Viacom, owner of the Nick brand that includes such huge hits as “Dora the Explorer” and “SpongeBob SquarePants,” adopts what it calls a 360-degree experience for each of its shows, says Philip O’Ferrall, senior VP of digital media for Viacom International Media Networks.
Most shows begin life in any given territory with some kind of online footprint established in advance. The company offers simple apps, games and online video, as well as educational e-books for younger demos and social media and massive multiplayer online games for older ones.
These platforms’ value is in keeping the brand and audience connected as much as possible, extending the amount of time spent with the brand and driving viewers back to the linear TV experience.
“There’s no question that continuing to live with the brand whilst not with the TV set is a great thing,” O’Ferrall says.
Trying to turn something into a profitable worldwide property without a TV presence is possible, though it remains exceedingly difficult in all children’s demos, in all territories.
Children don’t go on the Internet to search and find content,” says Nuno Bernardo, co-founder and CEO of transmedia company beActive. “They go to places they already know, so it’s very difficult to promote and to connect with them on the Internet if you are not an established brand.”
Bernardo’s company established an online exclusive show called “Sofia’s Diary” that has since crossed over into TV and has now been adapted in more than 10 territories and sold more than a million books. He says that while new platforms are growing in popularity with kids, a good TV show remains essential.
TV is still a key media, because it creates exposure and establishes credibility for your brand,” he says. “Having a global online strategy associated with your TV program also allows producers to be less dependent on broadcasters and the best broadcast slots.”

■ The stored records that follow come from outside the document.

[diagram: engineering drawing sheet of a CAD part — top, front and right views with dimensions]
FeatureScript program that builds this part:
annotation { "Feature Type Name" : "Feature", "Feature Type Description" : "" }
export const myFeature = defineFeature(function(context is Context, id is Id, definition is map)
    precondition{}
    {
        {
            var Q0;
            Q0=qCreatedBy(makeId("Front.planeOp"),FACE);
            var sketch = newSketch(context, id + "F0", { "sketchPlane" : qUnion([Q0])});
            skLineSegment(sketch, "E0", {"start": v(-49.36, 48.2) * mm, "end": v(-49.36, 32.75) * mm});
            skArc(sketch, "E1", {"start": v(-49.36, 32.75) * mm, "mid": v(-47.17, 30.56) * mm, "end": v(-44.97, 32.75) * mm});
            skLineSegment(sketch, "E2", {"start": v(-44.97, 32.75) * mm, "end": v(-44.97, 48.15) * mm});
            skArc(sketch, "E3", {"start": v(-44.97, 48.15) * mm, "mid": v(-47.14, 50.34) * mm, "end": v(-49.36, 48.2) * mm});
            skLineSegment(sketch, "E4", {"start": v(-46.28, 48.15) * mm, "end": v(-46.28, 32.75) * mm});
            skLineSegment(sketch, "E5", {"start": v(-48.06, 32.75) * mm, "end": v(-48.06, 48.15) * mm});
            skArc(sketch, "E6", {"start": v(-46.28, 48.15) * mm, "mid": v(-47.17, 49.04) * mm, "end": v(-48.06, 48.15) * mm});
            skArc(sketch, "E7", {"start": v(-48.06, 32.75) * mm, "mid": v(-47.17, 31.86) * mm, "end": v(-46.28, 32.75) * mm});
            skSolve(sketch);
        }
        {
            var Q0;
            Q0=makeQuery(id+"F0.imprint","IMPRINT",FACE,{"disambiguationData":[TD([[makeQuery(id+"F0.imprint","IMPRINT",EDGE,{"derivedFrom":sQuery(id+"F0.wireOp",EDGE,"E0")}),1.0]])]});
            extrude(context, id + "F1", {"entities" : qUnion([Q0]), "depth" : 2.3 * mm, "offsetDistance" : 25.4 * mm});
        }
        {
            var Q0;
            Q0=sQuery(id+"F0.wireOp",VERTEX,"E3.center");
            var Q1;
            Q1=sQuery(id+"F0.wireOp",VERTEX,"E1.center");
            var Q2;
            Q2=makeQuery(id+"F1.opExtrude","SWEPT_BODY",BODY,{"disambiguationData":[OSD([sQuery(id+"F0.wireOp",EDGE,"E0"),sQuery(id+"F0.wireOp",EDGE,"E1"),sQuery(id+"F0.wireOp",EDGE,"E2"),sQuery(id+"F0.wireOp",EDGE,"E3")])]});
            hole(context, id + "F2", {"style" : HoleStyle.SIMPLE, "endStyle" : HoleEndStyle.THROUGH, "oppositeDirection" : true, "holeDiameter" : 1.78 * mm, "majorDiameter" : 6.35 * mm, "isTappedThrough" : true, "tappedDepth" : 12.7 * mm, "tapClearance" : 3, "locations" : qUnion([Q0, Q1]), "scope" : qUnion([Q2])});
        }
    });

Digital platforms also have a nimble quality that allows for a kind of grass-root marketing to pay off in ways it wouldn’t for the mass medium of TV.
Maria Doolan, managing director of brand and business development for Madrid-based Zinkia Entertainment, says the company’s aggressive digital platform strategy for preschooler property “Pocoyo” paid off in some unusual ways.
“The show started becoming popular in targets that we hadn’t previously expected would be consuming the show, basically teens and young adults,” says Doolan. “We had a promotion in France for example, with a healthcare company which was only very regional and very small, and honestly after we approved it we didn’t think much more of it. And when the promotion came out, I had the digital guys come to me and ask ‘What on Earth is going on in France?’ because all of a sudden we have thousands of people tuning in and watching.”
Pocoyo” was a pioneer in using platforms to maximum effect, and the show was designed with simple, clear images and shorter running times that would work well on TV as well as on smartphones, laptops and other platforms.
But again, Doolan says none of the digital strategies would have worked if the show itself were no good.
“If you don’t get the show right, there’s nothing to do after that,” she says.
That isn’t stopping people from experimenting. O’Ferrall cites “House of Anubis,” which debuted as an online project and is now a Nick series, and “Monkey Quest,” a popular game-driven Nick property that for now remains online only.
But no one expects TV to lose its crown as king of the kid hill anytime soon for the simple reason that TV has a tried and true economic model that the Internet and digital platforms still lack.
“The costs of producing quality programming and quality content today are not being reduced drastically enough yet to be able to launch something properly if it’s not via television or without television support,” says Doolan.
“It’s really important, I think, to engage with the audience where they are and at whatever time we can, and that often isn’t linear,” says O’Ferrall. “But ultimately, the big numbers always tend to be around the linear experience.”